Episode 33: The one with Harvey Keitel

At Collinwood, Liz tells Carolyn that David won’t be going away just because he tried to murder his father. “Things will go on just as before.” On the other hand, Carolyn should marry Joe and leave the house, because “You’re the only one of us who can have a sane, happy life.” I suppose we’ve all seen that in real life, someone swinging wildly between deep denial and exaggerated despair. Two forms of learned helplessness, I guess.
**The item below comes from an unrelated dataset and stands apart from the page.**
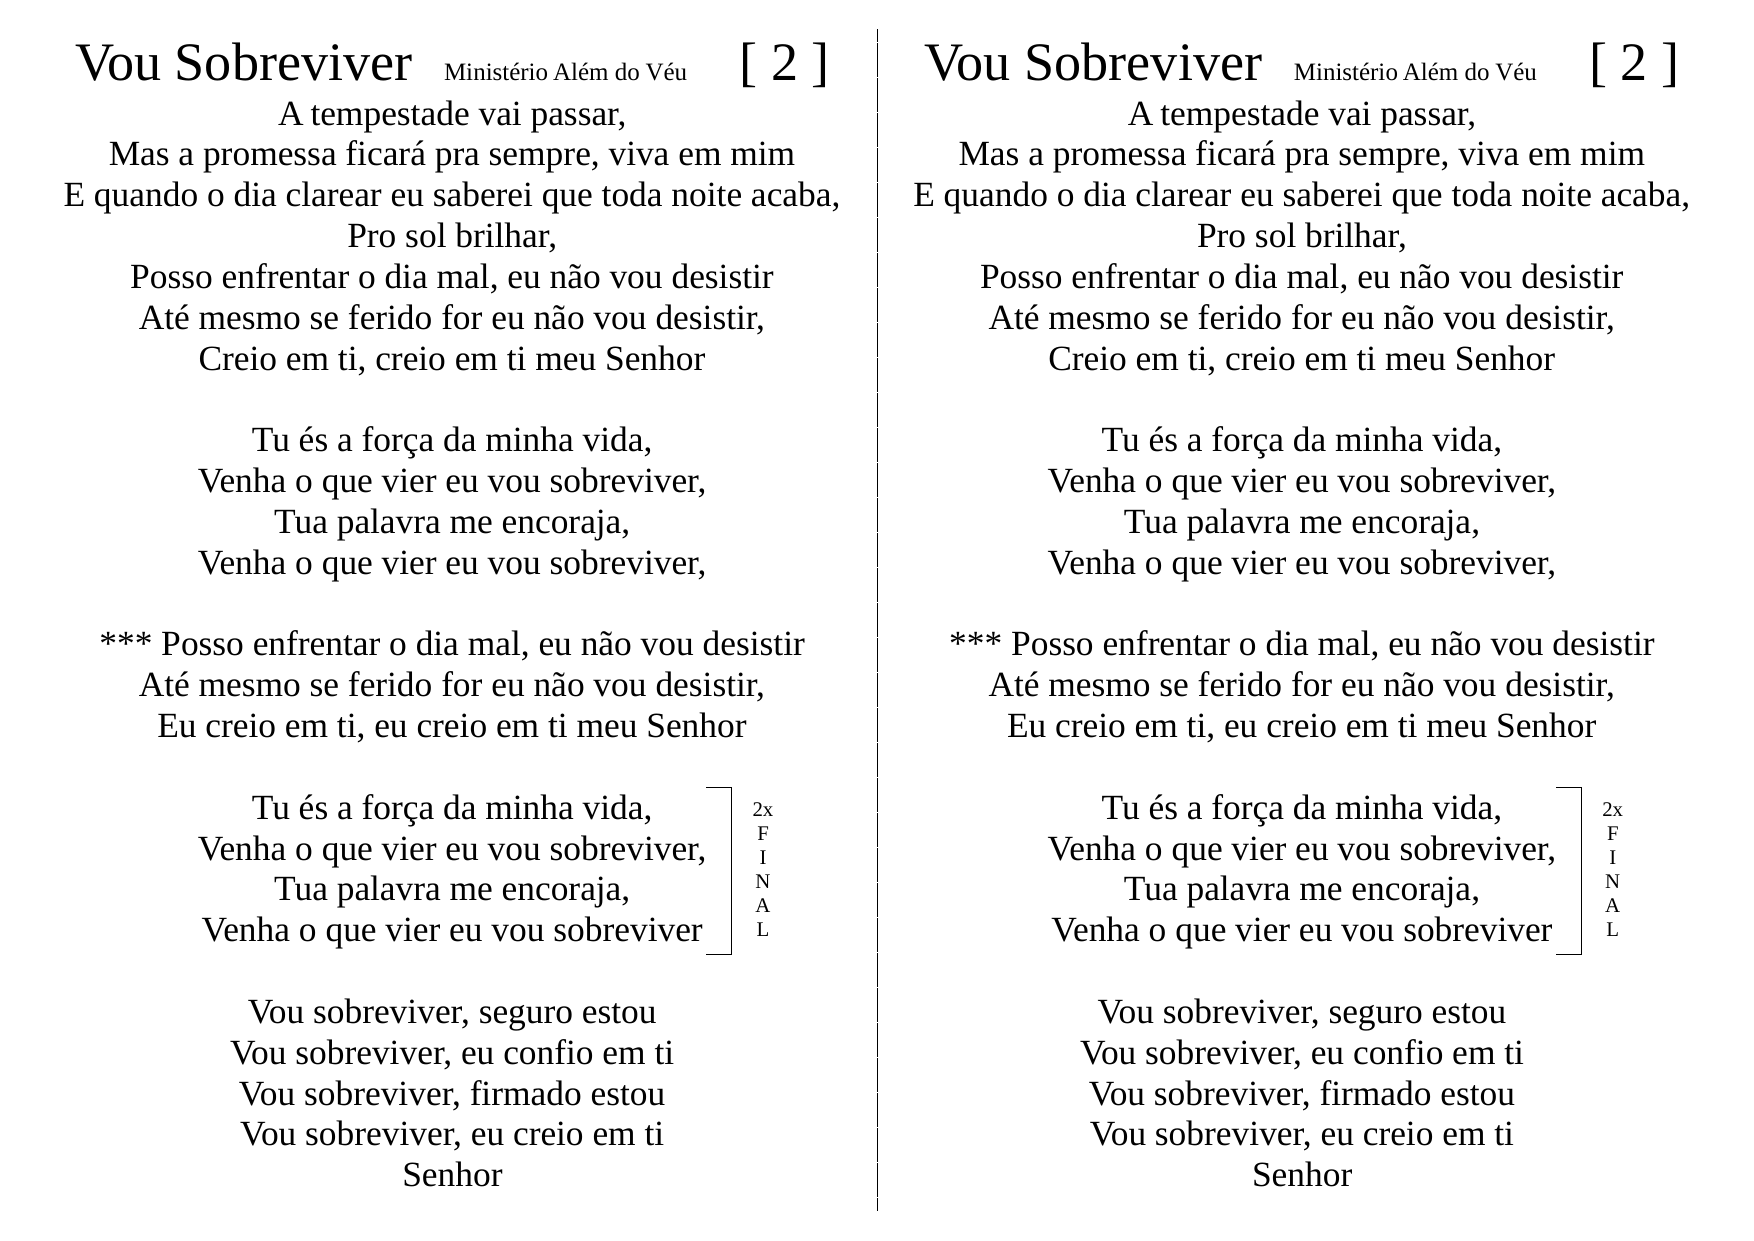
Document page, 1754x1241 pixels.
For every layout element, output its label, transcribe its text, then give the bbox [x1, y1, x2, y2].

At the Blue Whale, Joe is getting well and truly sloshed. Burke joins him at his table, interrupting a conversation between Joe and his whiskey glass. Joe tells Burke that he doesn’t like him, expresses his frustration with Carolyn’s refusal to get married, then goes to Collinwood, roaring drunk, and tells Carolyn, Liz, and Vicki what he thinks of them.

One thing Joe thinks is that Carolyn is doomed to be a spinster. Considering that she’s supposed to be about seventeen, that does call to mind Barnabas’ line to Carolyn in the 2012 Dark Shadows movie, “Fifteen? And no husband?

Marc Masse brings this point out well on his Dark Shadows from the Beginning, and argues that the depiction of Carolyn may be one of the things that sunk the show with young viewers between the end of the first month and the introduction of the vampire:

You have to wonder what kind of impression the character of Carolyn Stoddard would have made to young viewers in 1966. Here she is having grown up in a mansion with forty rooms and her only option in life is to be married off before her eighteenth birthday to a local fisherman, or else face a life of lonely spinsterhood. In that respect, Dark Shadows seems to belong to the sensibilities of previous decades.

This paragraph is part of an in-depth discussion of Dark Shadows’ place on ABC’s schedule, its ratings, the show that preceded it in its time-slot, and Art Wallace’s rather antiquated view of the world. It’s all very informative, highly recommended.

When Joe passes out on the couch, Vicki goes to town. She goes to the Blue Whale, where Burke asks if she’s looking for someone. “I just found him,” she replies. Obviously, she’s talking about Harvey Keitel, who is dancing a few feet away from her.

That Harvey Keitel was once an extra on Dark Shadows is pretty interesting. If he took that job, clearly he would have taken a speaking part. I gave some thought to parts I wish he had taken in comments on Danny Horn’s Dark Shadows Every Day four times: here (on episode 470,) here (on episode 769,) here (on episode 1057,) and here (on episode 1137.)

Episode 3: Open your door!

Episode 3 of Dark Shadows is remembered chiefly for two things. It’s the one where Carolyn and Vicki first meet, and Carolyn introduces herself by going on at alarming length about her crush on her Uncle Roger. Vicki’s quiet reaction is just what you’d expect from a new member of the household staff discovering that a member of the family is a raving loon.

It’s also the one that opens with Roger pounding on the door to the Evans cottage and shouting “Open yer doah, ya drunken bum!”:

There is more to it. At the Blue Whale, Burke tries to enlist Joe in his intelligence-gathering operation, an attempt Joe virtuously rebuffs. Bill Malloy confronts Burke, showing that he, like Joe, is devoted to protecting the Collinses.

Art Wallace, the author of the show’s story bible and sole credited writer for its first eight weeks, specializes in a diptych structure, building an episode by interweaving two parallel scenes. That structure leads us to compare and contrast characters with each other in a wider variety of ways than we might if the scenes followed each other in succession. In this one, we see Joe and Bill faithfully standing up to Collins family foe Burke, while newcomer Victoria tries to assume the persona of a loyal retainer in her response to Carolyn’s bizarre talk.